■ **Task goal**
Convert the lines, from the start through the line containing "38. RAPIDS Accelerator for Apache Spark", into a Markdown table with the columns Row and Line, one row per line and blank lines skipped. Leave the pictures out of your answer.

■ **Exercise material**
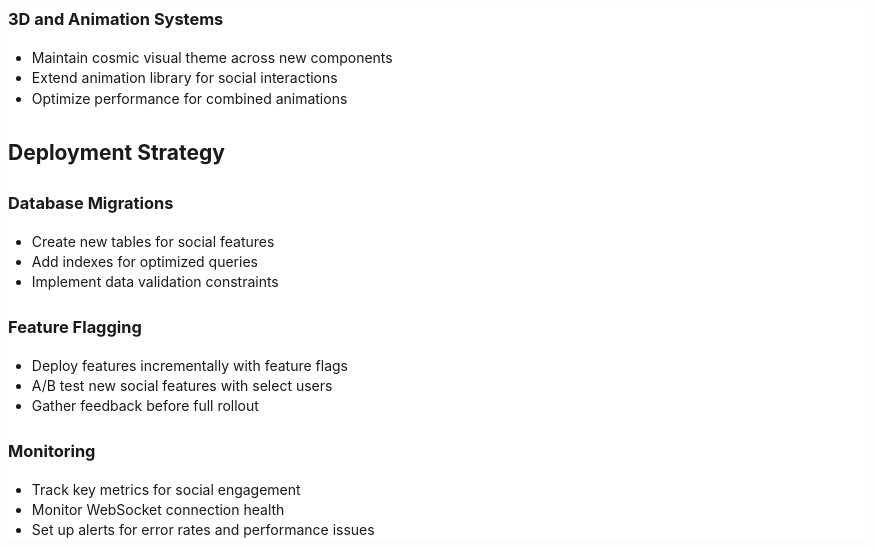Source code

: ### 3D and Animation Systems
- Maintain cosmic visual theme across new components
- Extend animation library for social interactions
- Optimize performance for combined animations

## Deployment Strategy

### Database Migrations
- Create new tables for social features
- Add indexes for optimized queries
- Implement data validation constraints

### Feature Flagging
- Deploy features incrementally with feature flags
- A/B test new social features with select users
- Gather feedback before full rollout

### Monitoring
- Track key metrics for social engagement
- Monitor WebSocket connection health
- Set up alerts for error rates and performance issues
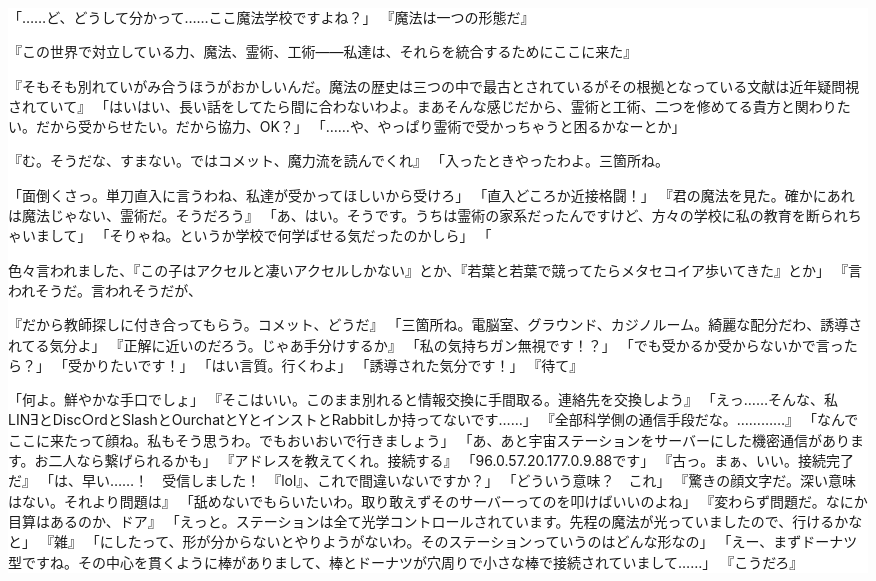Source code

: 「……ど、どうして分かって……ここ魔法学校ですよね？」
『魔法は一つの形態だ』

『この世界で対立している力、魔法、霊術、工術――私達は、それらを統合するためにここに来た』

『そもそも別れていがみ合うほうがおかしいんだ。魔法の歴史は三つの中で最古とされているがその根拠となっている文献は近年疑問視されていて』
「はいはい、長い話をしてたら間に合わないわよ。まあそんな感じだから、霊術と工術、二つを修めてる貴方と関わりたい。だから受からせたい。だから協力、OK？」
「……や、やっぱり霊術で受かっちゃうと困るかなーとか」

『む。そうだな、すまない。ではコメット、魔力流を読んでくれ』
「入ったときやったわよ。三箇所ね。

「面倒くさっ。単刀直入に言うわね、私達が受かってほしいから受けろ」
「直入どころか近接格闘！」
『君の魔法を見た。確かにあれは魔法じゃない、霊術だ。そうだろう』
「あ、はい。そうです。うちは霊術の家系だったんですけど、方々の学校に私の教育を断られちゃいまして」
「そりゃね。というか学校で何学ばせる気だったのかしら」
「


色々言われました、『この子はアクセルと凄いアクセルしかない』とか、『若葉と若葉で競ってたらメタセコイア歩いてきた』とか」
『言われそうだ。言われそうだが、




『だから教師探しに付き合ってもらう。コメット、どうだ』
「三箇所ね。電脳室、グラウンド、カジノルーム。綺麗な配分だわ、誘導されてる気分よ」
『正解に近いのだろう。じゃあ手分けするか』
「私の気持ちガン無視です！？」
「でも受かるか受からないかで言ったら？」
「受かりたいです！」
「はい言質。行くわよ」
「誘導された気分です！」
『待て』

「何よ。鮮やかな手口でしょ」
『そこはいい。このまま別れると情報交換に手間取る。連絡先を交換しよう』
「えっ……そんな、私LINƎとDisc○rdとSlashとOurchatとYとインストとRabbitしか持ってないです……」
『全部科学側の通信手段だな。…………』
「なんでここに来たって顔ね。私もそう思うわ。でもおいおいで行きましょう」
「あ、あと宇宙ステーションをサーバーにした機密通信があります。お二人なら繋げられるかも」
『アドレスを教えてくれ。接続する』
「96.0.57.20.177.0.9.88です」
『古っ。まぁ、いい。接続完了だ』
「は、早い……！　受信しました！　『lol』、これで間違いないですか？」
「どういう意味？　これ」
『驚きの顔文字だ。深い意味はない。それより問題は』
「舐めないでもらいたいわ。取り敢えずそのサーバーってのを叩けばいいのよね」
『変わらず問題だ。なにか目算はあるのか、ドア』
「えっと。ステーションは全て光学コントロールされています。先程の魔法が光っていましたので、行けるかなと」
『雑』
「にしたって、形が分からないとやりようがないわ。そのステーションっていうのはどんな形なの」
「えー、まずドーナツ型ですね。その中心を貫くように棒がありまして、棒とドーナツが穴周りで小さな棒で接続されていまして……」
『こうだろ』
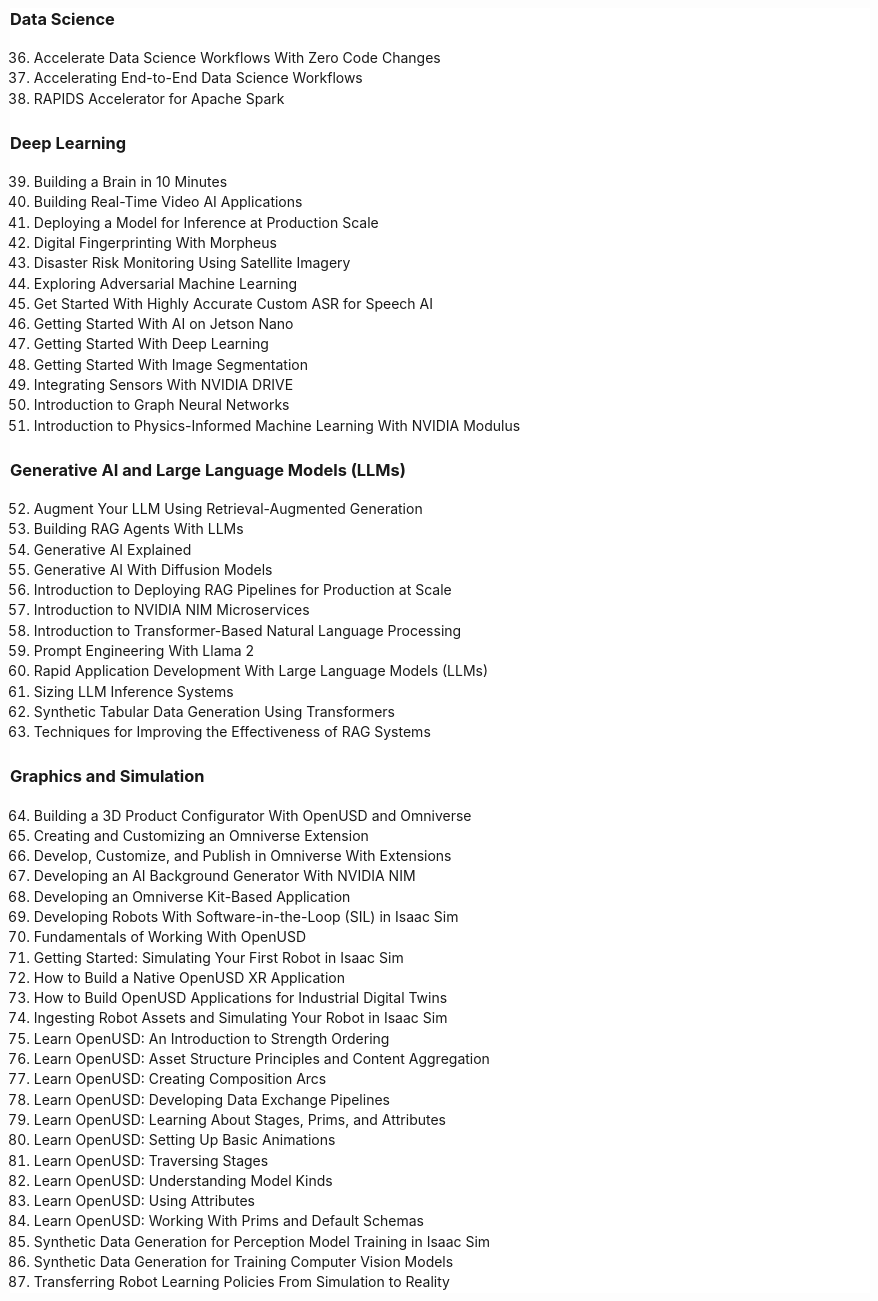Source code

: ### **Data Science**
36. Accelerate Data Science Workflows With Zero Code Changes
37. Accelerating End-to-End Data Science Workflows
38. RAPIDS Accelerator for Apache Spark

### **Deep Learning**
39. Building a Brain in 10 Minutes
40. Building Real-Time Video AI Applications
41. Deploying a Model for Inference at Production Scale
42. Digital Fingerprinting With Morpheus
43. Disaster Risk Monitoring Using Satellite Imagery
44. Exploring Adversarial Machine Learning
45. Get Started With Highly Accurate Custom ASR for Speech AI
46. Getting Started With AI on Jetson Nano
47. Getting Started With Deep Learning
48. Getting Started With Image Segmentation
49. Integrating Sensors With NVIDIA DRIVE
50. Introduction to Graph Neural Networks
51. Introduction to Physics-Informed Machine Learning With NVIDIA Modulus

### **Generative AI and Large Language Models (LLMs)**
52. Augment Your LLM Using Retrieval-Augmented Generation
53. Building RAG Agents With LLMs
54. Generative AI Explained
55. Generative AI With Diffusion Models
56. Introduction to Deploying RAG Pipelines for Production at Scale
57. Introduction to NVIDIA NIM Microservices
58. Introduction to Transformer-Based Natural Language Processing
59. Prompt Engineering With Llama 2
60. Rapid Application Development With Large Language Models (LLMs)
61. Sizing LLM Inference Systems
62. Synthetic Tabular Data Generation Using Transformers
63. Techniques for Improving the Effectiveness of RAG Systems

### **Graphics and Simulation**
64. Building a 3D Product Configurator With OpenUSD and Omniverse
65. Creating and Customizing an Omniverse Extension
66. Develop, Customize, and Publish in Omniverse With Extensions
67. Developing an AI Background Generator With NVIDIA NIM
68. Developing an Omniverse Kit-Based Application
69. Developing Robots With Software-in-the-Loop (SIL) in Isaac Sim
70. Fundamentals of Working With OpenUSD
71. Getting Started: Simulating Your First Robot in Isaac Sim
72. How to Build a Native OpenUSD XR Application
73. How to Build OpenUSD Applications for Industrial Digital Twins
74. Ingesting Robot Assets and Simulating Your Robot in Isaac Sim
75. Learn OpenUSD: An Introduction to Strength Ordering
76. Learn OpenUSD: Asset Structure Principles and Content Aggregation
77. Learn OpenUSD: Creating Composition Arcs
78. Learn OpenUSD: Developing Data Exchange Pipelines
79. Learn OpenUSD: Learning About Stages, Prims, and Attributes
80. Learn OpenUSD: Setting Up Basic Animations
81. Learn OpenUSD: Traversing Stages
82. Learn OpenUSD: Understanding Model Kinds
83. Learn OpenUSD: Using Attributes
84. Learn OpenUSD: Working With Prims and Default Schemas
85. Synthetic Data Generation for Perception Model Training in Isaac Sim
86. Synthetic Data Generation for Training Computer Vision Models
87. Transferring Robot Learning Policies From Simulation to Reality
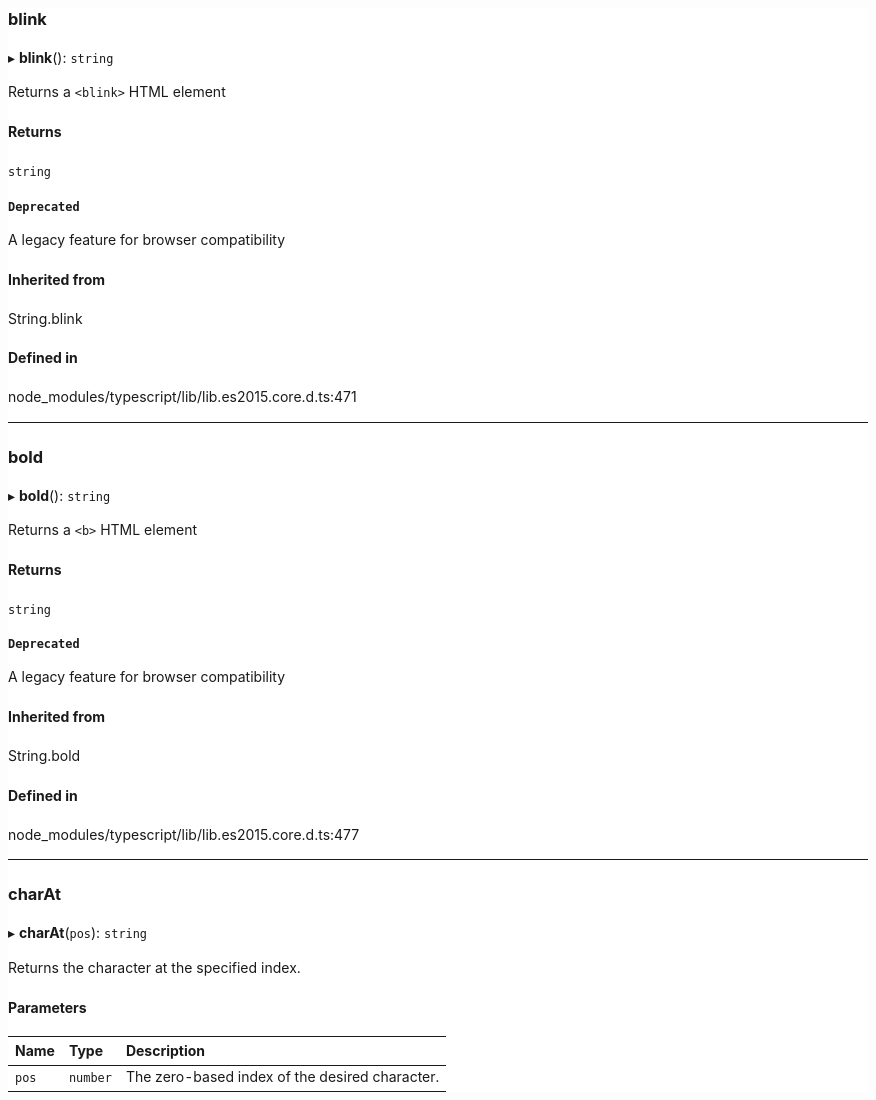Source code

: ### blink

▸ **blink**(): `string`

Returns a `<blink>` HTML element

#### Returns

`string`

**`Deprecated`**

A legacy feature for browser compatibility

#### Inherited from

String.blink

#### Defined in

node_modules/typescript/lib/lib.es2015.core.d.ts:471

___

### bold

▸ **bold**(): `string`

Returns a `<b>` HTML element

#### Returns

`string`

**`Deprecated`**

A legacy feature for browser compatibility

#### Inherited from

String.bold

#### Defined in

node_modules/typescript/lib/lib.es2015.core.d.ts:477

___

### charAt

▸ **charAt**(`pos`): `string`

Returns the character at the specified index.

#### Parameters

| Name | Type | Description |
| :------ | :------ | :------ |
| `pos` | `number` | The zero-based index of the desired character. |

■ **Answer to this task**
| Row | Line |
|---|---|
| 1 | Source code |
| 2 | : ### 3D and Animation Systems |
| 3 | - Maintain cosmic visual theme across new components |
| 4 | - Extend animation library for social interactions |
| 5 | - Optimize performance for combined animations |
| 6 | ## Deployment Strategy |
| 7 | ### Database Migrations |
| 8 | - Create new tables for social features |
| 9 | - Add indexes for optimized queries |
| 10 | - Implement data validation constraints |
| 11 | ### Feature Flagging |
| 12 | - Deploy features incrementally with feature flags |
| 13 | - A/B test new social features with select users |
| 14 | - Gather feedback before full rollout |
| 15 | ### Monitoring |
| 16 | - Track key metrics for social engagement |
| 17 | - Monitor WebSocket connection health |
| 18 | - Set up alerts for error rates and performance issues |
| 19 | Source code |
| 20 | : 「……ど、どうして分かって……ここ魔法学校ですよね？」 |
| 21 | 『魔法は一つの形態だ』 |
| 22 | 『この世界で対立している力、魔法、霊術、工術――私達は、それらを統合するためにここに来た』 |
| 23 | 『そもそも別れていがみ合うほうがおかしいんだ。魔法の歴史は三つの中で最古とされているがその根拠となっている文献は近年疑問視されていて』 |
| 24 | 「はいはい、長い話をしてたら間に合わないわよ。まあそんな感じだから、霊術と工術、二つを修めてる貴方と関わりたい。だから受からせたい。だから協力、OK？」 |
| 25 | 「……や、やっぱり霊術で受かっちゃうと困るかなーとか」 |
| 26 | 『む。そうだな、すまない。ではコメット、魔力流を読んでくれ』 |
| 27 | 「入ったときやったわよ。三箇所ね。 |
| 28 | 「面倒くさっ。単刀直入に言うわね、私達が受かってほしいから受けろ」 |
| 29 | 「直入どころか近接格闘！」 |
| 30 | 『君の魔法を見た。確かにあれは魔法じゃない、霊術だ。そうだろう』 |
| 31 | 「あ、はい。そうです。うちは霊術の家系だったんですけど、方々の学校に私の教育を断られちゃいまして」 |
| 32 | 「そりゃね。というか学校で何学ばせる気だったのかしら」 |
| 33 | 「 |
| 34 | 色々言われました、『この子はアクセルと凄いアクセルしかない』とか、『若葉と若葉で競ってたらメタセコイア歩いてきた』とか」 |
| 35 | 『言われそうだ。言われそうだが、 |
| 36 | 『だから教師探しに付き合ってもらう。コメット、どうだ』 |
| 37 | 「三箇所ね。電脳室、グラウンド、カジノルーム。綺麗な配分だわ、誘導されてる気分よ」 |
| 38 | 『正解に近いのだろう。じゃあ手分けするか』 |
| 39 | 「私の気持ちガン無視です！？」 |
| 40 | 「でも受かるか受からないかで言ったら？」 |
| 41 | 「受かりたいです！」 |
| 42 | 「はい言質。行くわよ」 |
| 43 | 「誘導された気分です！」 |
| 44 | 『待て』 |
| 45 | 「何よ。鮮やかな手口でしょ」 |
| 46 | 『そこはいい。このまま別れると情報交換に手間取る。連絡先を交換しよう』 |
| 47 | 「えっ……そんな、私LINƎとDisc○rdとSlashとOurchatとYとインストとRabbitしか持ってないです……」 |
| 48 | 『全部科学側の通信手段だな。…………』 |
| 49 | 「なんでここに来たって顔ね。私もそう思うわ。でもおいおいで行きましょう」 |
| 50 | 「あ、あと宇宙ステーションをサーバーにした機密通信があります。お二人なら繋げられるかも」 |
| 51 | 『アドレスを教えてくれ。接続する』 |
| 52 | 「96.0.57.20.177.0.9.88です」 |
| 53 | 『古っ。まぁ、いい。接続完了だ』 |
| 54 | 「は、早い……！　受信しました！　『lol』、これで間違いないですか？」 |
| 55 | 「どういう意味？　これ」 |
| 56 | 『驚きの顔文字だ。深い意味はない。それより問題は』 |
| 57 | 「舐めないでもらいたいわ。取り敢えずそのサーバーってのを叩けばいいのよね」 |
| 58 | 『変わらず問題だ。なにか目算はあるのか、ドア』 |
| 59 | 「えっと。ステーションは全て光学コントロールされています。先程の魔法が光っていましたので、行けるかなと」 |
| 60 | 『雑』 |
| 61 | 「にしたって、形が分からないとやりようがないわ。そのステーションっていうのはどんな形なの」 |
| 62 | 「えー、まずドーナツ型ですね。その中心を貫くように棒がありまして、棒とドーナツが穴周りで小さな棒で接続されていまして……」 |
| 63 | 『こうだろ』 |
| 64 | Source code |
| 65 | : ### **Data Science** |
| 66 | 36. Accelerate Data Science Workflows With Zero Code Changes |
| 67 | 37. Accelerating End-to-End Data Science Workflows |
| 68 | 38. RAPIDS Accelerator for Apache Spark |